As the artwork evolved, Nick became an active creative partner. He suggested incorporating moon phases and additional planetary connections that reinforced many of the concepts found throughout the book. What started as a simple illustration slowly transformed into something that felt symbolic without becoming overly literal.
One of my favorite parts of the project, however, wasn't the front cover.
It was the back.
Using months of brainstorming notes, sketches, conversations, and artwork we'd already created together, I built the back cover almost like a vintage album sleeve. Handwritten notes, track-inspired titles, layered textures, and visual references all came together to make it feel as though readers were holding something they might have discovered in a record store decades ago.
Every graphic designer has those rare moments where everything simply clicks.
You spend days or weeks refining an idea, wondering if you've gone too far or not far enough.

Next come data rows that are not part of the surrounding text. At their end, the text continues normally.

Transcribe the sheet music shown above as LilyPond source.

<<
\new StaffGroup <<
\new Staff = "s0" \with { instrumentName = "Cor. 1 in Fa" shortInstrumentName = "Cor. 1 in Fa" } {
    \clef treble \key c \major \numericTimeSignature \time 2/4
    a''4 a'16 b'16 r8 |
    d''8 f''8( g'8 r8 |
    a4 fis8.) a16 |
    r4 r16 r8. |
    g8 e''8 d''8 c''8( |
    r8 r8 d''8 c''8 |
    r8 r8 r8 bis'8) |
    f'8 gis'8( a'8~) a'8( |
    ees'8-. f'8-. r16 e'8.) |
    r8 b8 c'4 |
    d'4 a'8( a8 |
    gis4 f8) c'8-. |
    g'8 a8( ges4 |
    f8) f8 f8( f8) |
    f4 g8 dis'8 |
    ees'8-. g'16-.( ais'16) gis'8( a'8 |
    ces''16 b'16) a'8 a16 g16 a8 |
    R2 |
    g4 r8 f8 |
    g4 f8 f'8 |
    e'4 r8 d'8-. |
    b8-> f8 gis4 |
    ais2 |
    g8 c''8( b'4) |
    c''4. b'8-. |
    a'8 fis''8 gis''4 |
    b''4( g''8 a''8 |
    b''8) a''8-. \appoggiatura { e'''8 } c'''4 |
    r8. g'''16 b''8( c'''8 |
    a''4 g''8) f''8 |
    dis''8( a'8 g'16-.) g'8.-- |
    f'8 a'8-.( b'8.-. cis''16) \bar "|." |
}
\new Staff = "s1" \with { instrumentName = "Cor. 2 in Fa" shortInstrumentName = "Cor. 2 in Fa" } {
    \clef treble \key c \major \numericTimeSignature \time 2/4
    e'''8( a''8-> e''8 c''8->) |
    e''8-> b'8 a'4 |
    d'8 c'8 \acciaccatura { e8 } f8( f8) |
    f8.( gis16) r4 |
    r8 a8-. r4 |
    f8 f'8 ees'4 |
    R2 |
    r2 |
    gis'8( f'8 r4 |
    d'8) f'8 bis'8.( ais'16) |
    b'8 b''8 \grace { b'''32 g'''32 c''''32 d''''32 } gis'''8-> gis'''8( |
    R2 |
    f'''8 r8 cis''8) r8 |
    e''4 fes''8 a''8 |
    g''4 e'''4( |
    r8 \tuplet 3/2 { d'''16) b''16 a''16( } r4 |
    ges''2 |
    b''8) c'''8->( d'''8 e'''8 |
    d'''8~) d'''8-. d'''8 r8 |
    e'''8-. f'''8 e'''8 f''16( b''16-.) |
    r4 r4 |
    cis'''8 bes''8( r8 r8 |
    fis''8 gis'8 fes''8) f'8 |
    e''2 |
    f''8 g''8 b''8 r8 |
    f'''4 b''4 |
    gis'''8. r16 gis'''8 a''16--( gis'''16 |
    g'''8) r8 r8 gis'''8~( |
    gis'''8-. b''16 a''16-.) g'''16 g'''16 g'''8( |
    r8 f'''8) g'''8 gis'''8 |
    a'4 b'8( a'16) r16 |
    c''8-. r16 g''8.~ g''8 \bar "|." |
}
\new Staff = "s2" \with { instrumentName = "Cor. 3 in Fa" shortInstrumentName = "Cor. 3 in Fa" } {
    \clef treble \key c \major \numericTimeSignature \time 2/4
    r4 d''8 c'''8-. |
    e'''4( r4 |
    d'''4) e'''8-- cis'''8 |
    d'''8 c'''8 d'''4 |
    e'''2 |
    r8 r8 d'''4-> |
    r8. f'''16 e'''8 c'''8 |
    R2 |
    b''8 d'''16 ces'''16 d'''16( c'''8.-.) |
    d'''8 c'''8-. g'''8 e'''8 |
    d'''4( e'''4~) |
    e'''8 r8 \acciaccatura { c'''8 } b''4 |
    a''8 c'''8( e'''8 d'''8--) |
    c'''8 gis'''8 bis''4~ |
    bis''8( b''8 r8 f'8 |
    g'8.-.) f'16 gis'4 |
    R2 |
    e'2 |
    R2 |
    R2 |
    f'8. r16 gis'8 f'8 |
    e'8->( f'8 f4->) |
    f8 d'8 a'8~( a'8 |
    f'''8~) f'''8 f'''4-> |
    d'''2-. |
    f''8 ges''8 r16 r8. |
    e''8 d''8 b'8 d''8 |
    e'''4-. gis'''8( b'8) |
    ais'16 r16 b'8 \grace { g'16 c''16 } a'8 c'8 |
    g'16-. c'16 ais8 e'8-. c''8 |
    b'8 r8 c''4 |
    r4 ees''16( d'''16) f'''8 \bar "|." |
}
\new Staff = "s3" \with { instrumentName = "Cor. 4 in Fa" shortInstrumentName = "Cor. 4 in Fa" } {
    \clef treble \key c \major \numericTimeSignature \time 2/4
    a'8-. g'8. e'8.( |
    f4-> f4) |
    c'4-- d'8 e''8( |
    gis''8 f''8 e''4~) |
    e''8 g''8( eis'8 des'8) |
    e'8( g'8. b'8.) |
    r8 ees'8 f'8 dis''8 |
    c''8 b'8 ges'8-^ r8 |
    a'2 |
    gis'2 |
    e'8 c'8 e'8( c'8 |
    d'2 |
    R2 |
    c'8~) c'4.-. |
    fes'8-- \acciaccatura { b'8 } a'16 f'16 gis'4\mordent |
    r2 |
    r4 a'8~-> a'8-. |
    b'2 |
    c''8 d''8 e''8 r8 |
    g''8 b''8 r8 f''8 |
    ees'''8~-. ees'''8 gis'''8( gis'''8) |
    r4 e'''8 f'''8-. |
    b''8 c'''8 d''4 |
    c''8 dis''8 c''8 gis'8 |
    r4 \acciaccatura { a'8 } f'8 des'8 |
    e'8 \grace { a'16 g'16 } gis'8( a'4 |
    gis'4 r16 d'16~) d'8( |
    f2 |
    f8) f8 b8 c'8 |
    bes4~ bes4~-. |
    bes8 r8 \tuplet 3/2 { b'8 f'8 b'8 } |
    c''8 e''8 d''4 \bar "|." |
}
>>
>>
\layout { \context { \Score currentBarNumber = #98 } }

Then you send the proof to your client, hoping they'll connect with the vision you've been carrying around in your head.
Nick's response?
"It's perfect."
As designers, we don't hear those words very often.
In fact, I can probably count on one hand the number of times in my career where the very first presentation required virtually no changes. It's one of those moments you remember because they're so rare. Usually there's another revision, another adjustment, another round of edits. This time, there wasn't.
That made this project especially rewarding.
More than anything, this book reminded me why I love creating artwork that begins with a blank sheet of paper instead of a template. Great design isn't about following trends. It's about listening, researching, collaborating, and finding visual metaphors that tell a story before a reader even opens the cover.
I'm incredibly grateful that Nick trusted me with such a personal project, and I couldn't be happier to see The Cognitive Craftsman™ now available to readers everywhere.
Sometimes the best creative projects happen when two people are simply willing to explore an idea together.